#### Dataset entries:

____

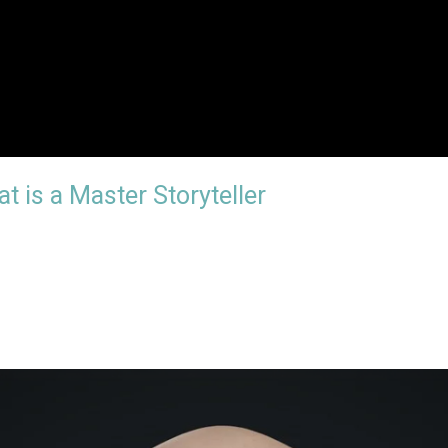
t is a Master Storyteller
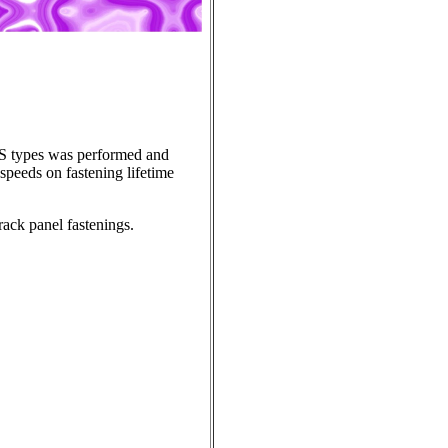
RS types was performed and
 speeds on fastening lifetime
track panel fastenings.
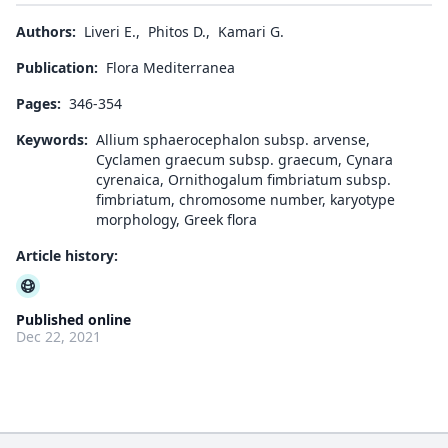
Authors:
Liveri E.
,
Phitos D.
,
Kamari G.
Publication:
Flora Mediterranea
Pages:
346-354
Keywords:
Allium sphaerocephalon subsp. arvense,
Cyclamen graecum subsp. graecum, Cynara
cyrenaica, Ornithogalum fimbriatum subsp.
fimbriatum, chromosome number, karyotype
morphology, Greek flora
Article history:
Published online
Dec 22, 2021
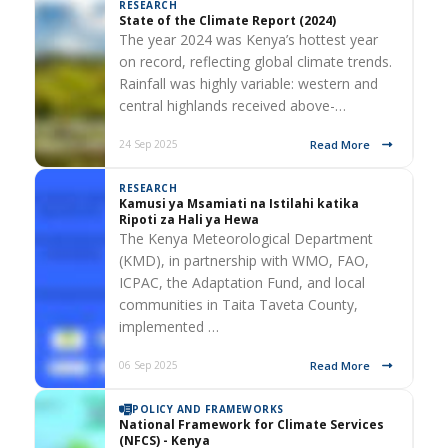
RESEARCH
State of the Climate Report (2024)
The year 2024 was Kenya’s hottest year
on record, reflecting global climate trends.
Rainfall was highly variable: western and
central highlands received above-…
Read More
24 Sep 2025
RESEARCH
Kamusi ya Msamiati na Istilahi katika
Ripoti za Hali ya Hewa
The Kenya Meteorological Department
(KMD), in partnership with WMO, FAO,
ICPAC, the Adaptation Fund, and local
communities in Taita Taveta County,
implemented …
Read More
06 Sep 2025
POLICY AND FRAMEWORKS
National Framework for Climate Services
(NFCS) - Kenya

____

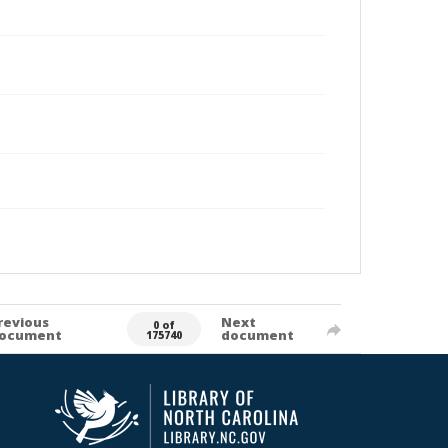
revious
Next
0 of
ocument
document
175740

____

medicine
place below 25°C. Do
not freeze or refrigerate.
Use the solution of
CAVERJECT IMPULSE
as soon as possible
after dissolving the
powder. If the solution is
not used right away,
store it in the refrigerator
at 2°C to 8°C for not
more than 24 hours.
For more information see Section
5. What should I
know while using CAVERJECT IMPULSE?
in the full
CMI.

____

#### Work instructions:
How many lines in the records above contain the string "Kenya"? Reply with the number alone.

#### Answer space:
3